EXCERPTED PASSAGE:
October 21, 2013

Inconvenient {a writing prompt}


Since July 3, 2013, our family has made two large rooms in a preschool our home.  I have lost count of how many times I have been asked where something is.  All I know is that it is to the point of brain exhaustion.  I have nine people in my family with two feet each and in the summer it wasn't so bad because we only had the occasional lost flip flop or sandal.  But then it got colder and socks were introduced.  People sometimes complain about their socks getting gobbled up by the "dryer monster" but I have had monsters lurking in every corner of all the rooms I have lived in for the past few months.

Why our family has such an issue with retaining matching socks is beyond me.  After moving here and being told by my children umpteen times that they could not find ANY socks whatsoever, I decided to give up on frugality and buy very large packages of socks at Target.  For every. single. one. of them.  It was liberating...for a while.  Now we have moved into a house.  Actually, we are still in the process of moving.  It saddens me and it causes me to shake my head in disbelief...but we have not been able to find one single pair of matching socks for my boys.  On Saturday evening, as we made preparations for church the next morning, I actually had to dig into my trusty "sock bag" (a bag containing all the socks that have lost their matches over the years) and find them socks that were at least the same color.  They also needed to be able to stretch over their feet...so what if those crew socks are a few sizes too small...they just became ankle socks!  Sometimes you just have to improvise, right?

SHORT PROBLEM 1: Name every kind of footwear that the post about missing socks mentions, including each named type of sock.
SHORT PROBLEM 2: Write the next passage of the post about missing socks, beginning after its final sentence.
The listing that comes after this note is not needed for any of the work.

GIVEN RECORDS:
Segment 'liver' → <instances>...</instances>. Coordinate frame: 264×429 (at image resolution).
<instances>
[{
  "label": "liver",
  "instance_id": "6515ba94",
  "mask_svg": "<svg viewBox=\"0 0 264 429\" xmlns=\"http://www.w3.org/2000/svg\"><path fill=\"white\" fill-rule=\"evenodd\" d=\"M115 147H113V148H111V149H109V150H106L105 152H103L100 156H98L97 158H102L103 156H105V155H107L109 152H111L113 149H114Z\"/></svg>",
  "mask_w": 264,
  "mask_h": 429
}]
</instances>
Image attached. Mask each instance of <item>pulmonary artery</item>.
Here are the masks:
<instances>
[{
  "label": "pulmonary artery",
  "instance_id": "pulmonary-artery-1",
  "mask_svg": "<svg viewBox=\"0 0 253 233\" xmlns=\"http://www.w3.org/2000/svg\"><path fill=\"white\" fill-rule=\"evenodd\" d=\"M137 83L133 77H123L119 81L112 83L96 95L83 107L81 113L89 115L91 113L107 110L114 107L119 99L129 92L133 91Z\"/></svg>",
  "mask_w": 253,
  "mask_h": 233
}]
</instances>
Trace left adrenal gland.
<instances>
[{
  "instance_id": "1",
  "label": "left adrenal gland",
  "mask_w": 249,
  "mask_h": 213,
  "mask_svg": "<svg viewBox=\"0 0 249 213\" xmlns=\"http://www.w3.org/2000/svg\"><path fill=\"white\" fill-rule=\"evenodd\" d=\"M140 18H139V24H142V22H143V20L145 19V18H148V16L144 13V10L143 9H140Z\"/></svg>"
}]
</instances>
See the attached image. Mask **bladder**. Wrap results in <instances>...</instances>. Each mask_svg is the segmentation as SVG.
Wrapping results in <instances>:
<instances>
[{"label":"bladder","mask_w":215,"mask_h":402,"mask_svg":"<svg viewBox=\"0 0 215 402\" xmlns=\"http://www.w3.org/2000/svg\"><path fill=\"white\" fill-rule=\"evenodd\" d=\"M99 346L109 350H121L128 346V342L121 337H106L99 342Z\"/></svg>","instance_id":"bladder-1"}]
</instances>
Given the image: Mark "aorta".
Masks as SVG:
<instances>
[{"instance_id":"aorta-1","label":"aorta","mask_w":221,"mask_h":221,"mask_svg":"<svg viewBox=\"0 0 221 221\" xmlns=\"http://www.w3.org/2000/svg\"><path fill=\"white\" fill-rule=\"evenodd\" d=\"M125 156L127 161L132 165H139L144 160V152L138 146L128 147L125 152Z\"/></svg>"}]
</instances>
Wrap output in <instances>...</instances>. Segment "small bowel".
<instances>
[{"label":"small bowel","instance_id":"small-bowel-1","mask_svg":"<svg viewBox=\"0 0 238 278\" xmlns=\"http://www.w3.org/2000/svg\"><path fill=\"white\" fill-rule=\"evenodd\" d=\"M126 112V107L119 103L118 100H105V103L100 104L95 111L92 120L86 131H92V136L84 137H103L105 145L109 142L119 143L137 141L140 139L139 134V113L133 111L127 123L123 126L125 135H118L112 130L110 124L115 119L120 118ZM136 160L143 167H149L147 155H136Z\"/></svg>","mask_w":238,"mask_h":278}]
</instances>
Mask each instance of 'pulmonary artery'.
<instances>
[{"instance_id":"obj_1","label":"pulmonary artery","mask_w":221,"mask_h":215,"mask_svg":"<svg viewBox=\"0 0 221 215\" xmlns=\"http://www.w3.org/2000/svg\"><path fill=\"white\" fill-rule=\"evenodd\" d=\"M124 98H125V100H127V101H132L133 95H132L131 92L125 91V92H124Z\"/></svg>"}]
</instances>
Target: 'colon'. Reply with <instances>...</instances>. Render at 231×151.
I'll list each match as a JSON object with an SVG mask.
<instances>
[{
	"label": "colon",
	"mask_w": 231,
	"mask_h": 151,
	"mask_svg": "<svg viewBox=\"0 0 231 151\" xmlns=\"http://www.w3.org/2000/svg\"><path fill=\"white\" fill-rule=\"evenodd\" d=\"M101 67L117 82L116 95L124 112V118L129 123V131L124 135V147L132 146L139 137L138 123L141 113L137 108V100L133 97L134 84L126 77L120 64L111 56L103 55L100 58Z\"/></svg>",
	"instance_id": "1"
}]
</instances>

TASK OUTPUT 1: Flip flops, sandals, socks, crew socks, ankle socks

TASK OUTPUT 2:
That evening, as I sat exhausted in a chair (eight months pregnant and moving into a house have been an interesting combination) I watched my daughter Joelle walk up and down the stairs and all around the house as she searched for every item of clothing and every shoe for every child.  It took about an hour.  Sure, we had put all of our shoes together in boxes.  But why was it that all we could find for Brienne was one gold flat and one black high heel?  Mental exhaustion set in as I watched her on the hunt.

A friend mentioned on Facebook this weekend that "Prayer is more effective than panic".  Not being able to find things might sound like a small thing to some but I have felt that frustrating, uncomfortable feeling more times than I care to count in the past few months.  It's one thing when it's something of your own that you have misplaced or that you put into a "convenient" place where you would be able to find it yet you forgot where that place is.  It's another thing when everyone in the family looks to you as the "all knowing" one who somehow knows precisely where every single needed item is located.  Talk about pressure. ;)

True, sometimes I am pretty good at knowing exactly where things are.

"Oh, you're looking for your Bible?  It's right over there on the top shelf."  Imagine my big grin because I was able to direct someone to the thing they needed at that moment.  But now imagine me on Sunday morning when at first all was going well as I thought that everyone had what they needed but then as the questions begin to come from my husband a sudden burst of reality hits.  In my exhaustion from a busy Saturday of cleaning, packing and moving, I had forgotten to make sure that he had all of his necessary items in place.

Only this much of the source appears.